== Segment start ==
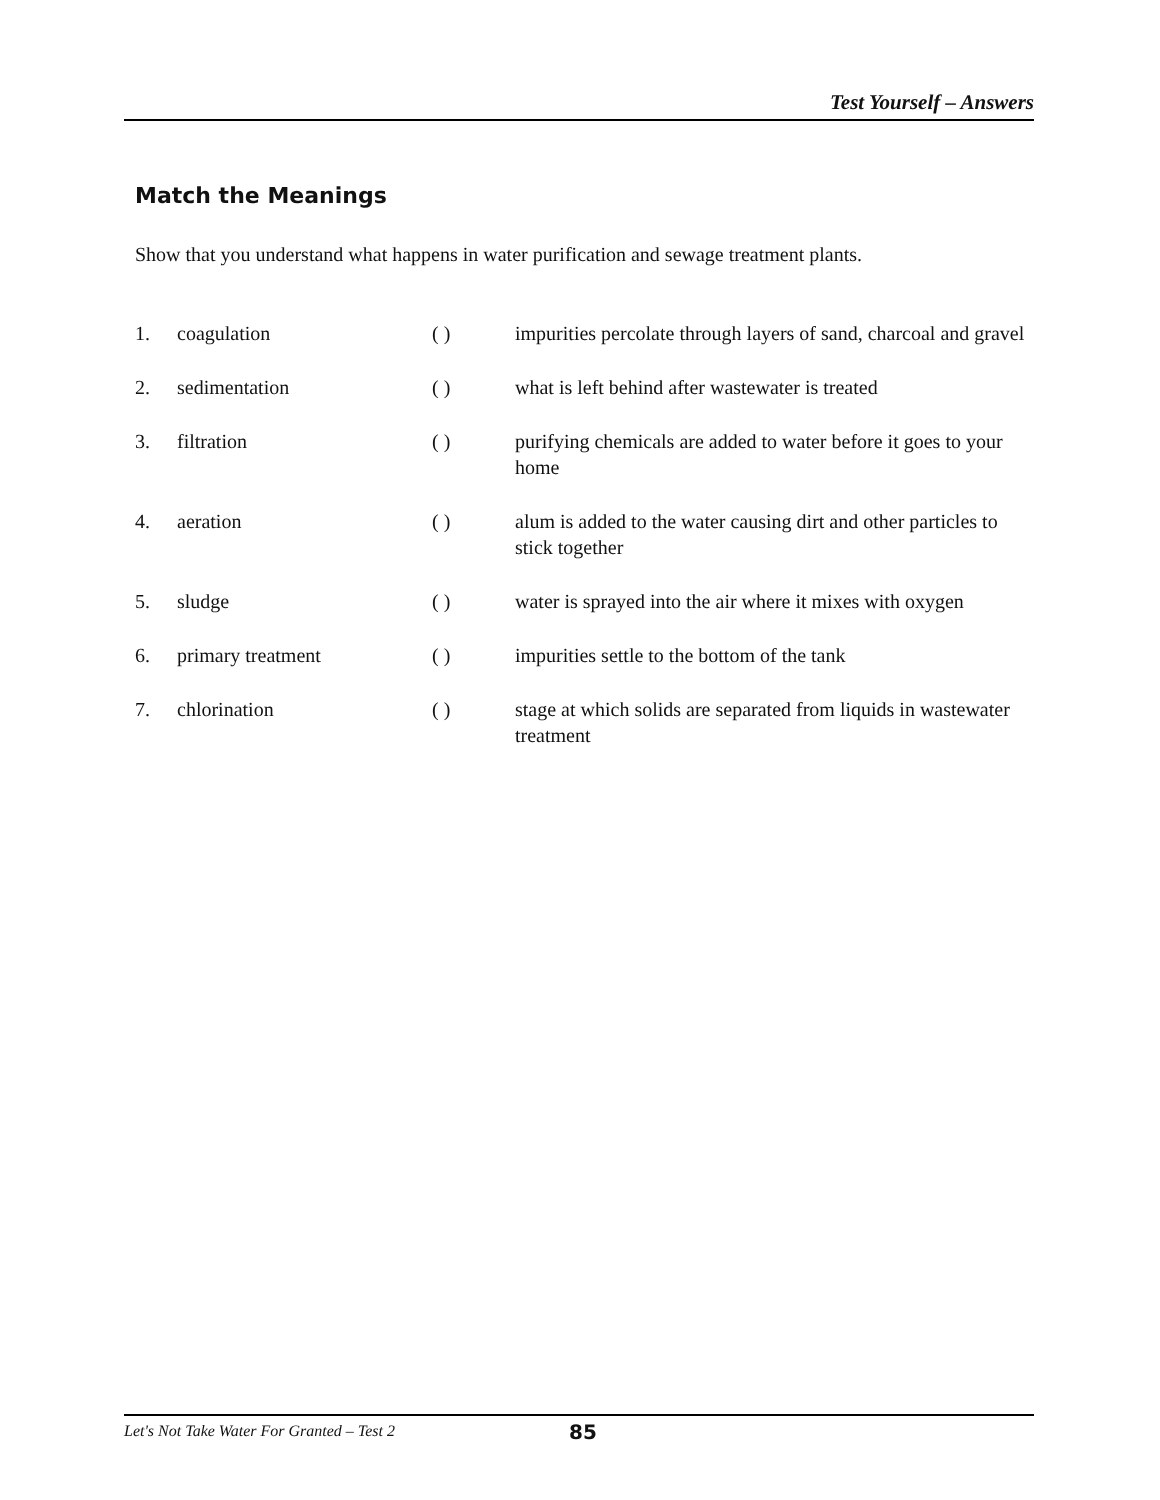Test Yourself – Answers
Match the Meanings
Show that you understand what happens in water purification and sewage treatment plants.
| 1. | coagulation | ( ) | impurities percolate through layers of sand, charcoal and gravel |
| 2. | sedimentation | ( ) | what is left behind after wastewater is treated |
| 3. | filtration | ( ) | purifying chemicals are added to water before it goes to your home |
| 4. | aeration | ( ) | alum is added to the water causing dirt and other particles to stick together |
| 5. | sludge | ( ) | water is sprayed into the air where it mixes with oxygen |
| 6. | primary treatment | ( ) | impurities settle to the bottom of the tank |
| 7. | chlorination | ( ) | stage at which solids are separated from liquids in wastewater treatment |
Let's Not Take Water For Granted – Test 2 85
== Segment end ==
With the pictures omitted, the records above are to be repeated exactly.

Test Yourself – Answers
Match the Meanings
Show that you understand what happens in water purification and sewage treatment plants.
| 1. | coagulation | ( ) | impurities percolate through layers of sand, charcoal and gravel |
| 2. | sedimentation | ( ) | what is left behind after wastewater is treated |
| 3. | filtration | ( ) | purifying chemicals are added to water before it goes to your home |
| 4. | aeration | ( ) | alum is added to the water causing dirt and other particles to stick together |
| 5. | sludge | ( ) | water is sprayed into the air where it mixes with oxygen |
| 6. | primary treatment | ( ) | impurities settle to the bottom of the tank |
| 7. | chlorination | ( ) | stage at which solids are separated from liquids in wastewater treatment |
Let's Not Take Water For Granted – Test 2 85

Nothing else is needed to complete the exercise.